Another aspect of slavery is that your environment was always controlled for you. In essence, someone was always making decisions for you. Your life wasn’t your own, and neither was the decisions you made about yourself. So to some degree, there is a certain amount of perverse security in that because he who makes the decisions has the responsibility. Therefore, being a slave was relatively simple, straightforward, and free of responsibility outside of what you had to do for your master. If you were lucky enough to have a reasonably kind master, you were assured safety, food and water, and protection of his household. Think for a minute about the story of Joseph. He greatly benefited from being in his master’s house — he had the security he didn’t have as he was traveling with the slave traders, he had protection, a steady diet, and eventually was seen so positively by his master that he managed his entire household. Now, granted, the one thing his masters couldn’t control was how he thought or how he framed his world and circumstances, and because of this he rose in honor in the eyes of those who met him. At the same time, there were always limits to what he could do — he was still a slave.

So, given the above ideas, why is it that freedom is so inconvenient? Just do a comparison between the controlled and predictable environment of slavery, and the unpredictable, sometimes chaotic, and uncontrolled conditions of freedom.
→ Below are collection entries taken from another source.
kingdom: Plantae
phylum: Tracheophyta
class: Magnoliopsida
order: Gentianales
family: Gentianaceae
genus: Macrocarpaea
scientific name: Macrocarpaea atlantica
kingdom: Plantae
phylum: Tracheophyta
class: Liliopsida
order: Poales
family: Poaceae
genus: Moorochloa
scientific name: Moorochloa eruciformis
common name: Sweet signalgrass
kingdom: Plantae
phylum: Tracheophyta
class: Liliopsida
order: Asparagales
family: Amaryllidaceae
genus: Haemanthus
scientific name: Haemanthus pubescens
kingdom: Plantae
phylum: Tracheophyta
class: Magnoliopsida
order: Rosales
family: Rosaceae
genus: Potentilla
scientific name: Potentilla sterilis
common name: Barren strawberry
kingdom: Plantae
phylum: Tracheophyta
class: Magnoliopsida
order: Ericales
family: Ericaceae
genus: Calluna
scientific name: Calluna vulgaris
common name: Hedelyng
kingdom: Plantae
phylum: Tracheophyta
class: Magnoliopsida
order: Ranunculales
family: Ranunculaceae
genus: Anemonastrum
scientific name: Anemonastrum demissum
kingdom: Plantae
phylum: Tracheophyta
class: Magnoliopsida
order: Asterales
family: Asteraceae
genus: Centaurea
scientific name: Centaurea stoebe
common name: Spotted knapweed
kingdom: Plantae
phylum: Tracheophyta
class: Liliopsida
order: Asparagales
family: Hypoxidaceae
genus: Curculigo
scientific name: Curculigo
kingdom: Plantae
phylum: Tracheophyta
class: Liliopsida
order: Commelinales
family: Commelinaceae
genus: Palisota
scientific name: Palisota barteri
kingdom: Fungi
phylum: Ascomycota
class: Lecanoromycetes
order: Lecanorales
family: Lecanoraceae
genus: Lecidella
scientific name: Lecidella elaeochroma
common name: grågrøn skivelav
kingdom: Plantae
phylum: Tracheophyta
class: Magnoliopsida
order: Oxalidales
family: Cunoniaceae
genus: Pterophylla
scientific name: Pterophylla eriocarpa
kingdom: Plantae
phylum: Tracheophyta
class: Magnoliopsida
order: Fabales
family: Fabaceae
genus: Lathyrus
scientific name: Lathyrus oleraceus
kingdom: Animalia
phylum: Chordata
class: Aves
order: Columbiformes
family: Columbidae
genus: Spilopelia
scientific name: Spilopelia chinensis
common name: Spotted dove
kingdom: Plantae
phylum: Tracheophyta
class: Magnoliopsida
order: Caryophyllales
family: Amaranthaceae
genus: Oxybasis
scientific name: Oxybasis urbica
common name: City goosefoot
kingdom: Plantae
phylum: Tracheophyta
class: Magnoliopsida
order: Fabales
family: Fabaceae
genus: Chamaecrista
Suddenly freedom doesn’t look so “cool.” Let me illustrate further. Take decision-making for example. Under slavery, there is little decisions to be made. Whatever to which you are enslaved makes the decisions for you. Therefore, there isn’t a risk of doing something right or wrong. On the other hand, freedom allows you to choose, and of course with that choice, the risk of doing it wrong with the consequences that come with that choice. So, for those who never want to experience disappointment with themselves or anyone else for that matter, slavery is to be preferred since you don’t have any decisions to make and therefore, can’t be or do anything wrong.

Another less obvious consequence of freedom that makes is so inconvenient is the specter of trust. When I’m free I have to make choices, and I have a decision to make about who to trust in making such decisions. For most, the only people to trust is ourselves since placing the outcome into anyone else’s hands seems foolish. The alternative, of course, is the same for us as it was for the Hebrews — trusting God and His provisions for us. Of course, the ultimate choice here is between trust or control. As I have said in other blog entries, control and trust do not play well together. Either I control my environment including choosing enslavement, or I live a life of freedom which God risked giving me, and learning the intimacy and power of trust. Now, don’t get me wrong. “learning the intimacy and and power of trust” doesn’t translate into rainbows and butterflies for the rest of our lives. This development of intimate trust didn’t turn out that way for the ancient Hebrews, and it doesn’t for us.

But, I guess the big question of the day is: which would you prefer? Slavery or freedom? Before you answer that question, though, I would challenge each of us to examine our behavior first and then answer. One philosopher once remarked that if you want to know a man’s philosophy of life just watch his conduct. Our behavior and how we conduct our relationships with people tell all too clearly which we prefer. It is the ageless struggle of being human. For many, including me at various points in my life, I have much preferred the relative safety of my enslavement (the negative consequences of this enslavement were only a minor technicality in trade for my safety) than the riskiness of freedom. What are you choosing? Freedom and trust, or slavery and control?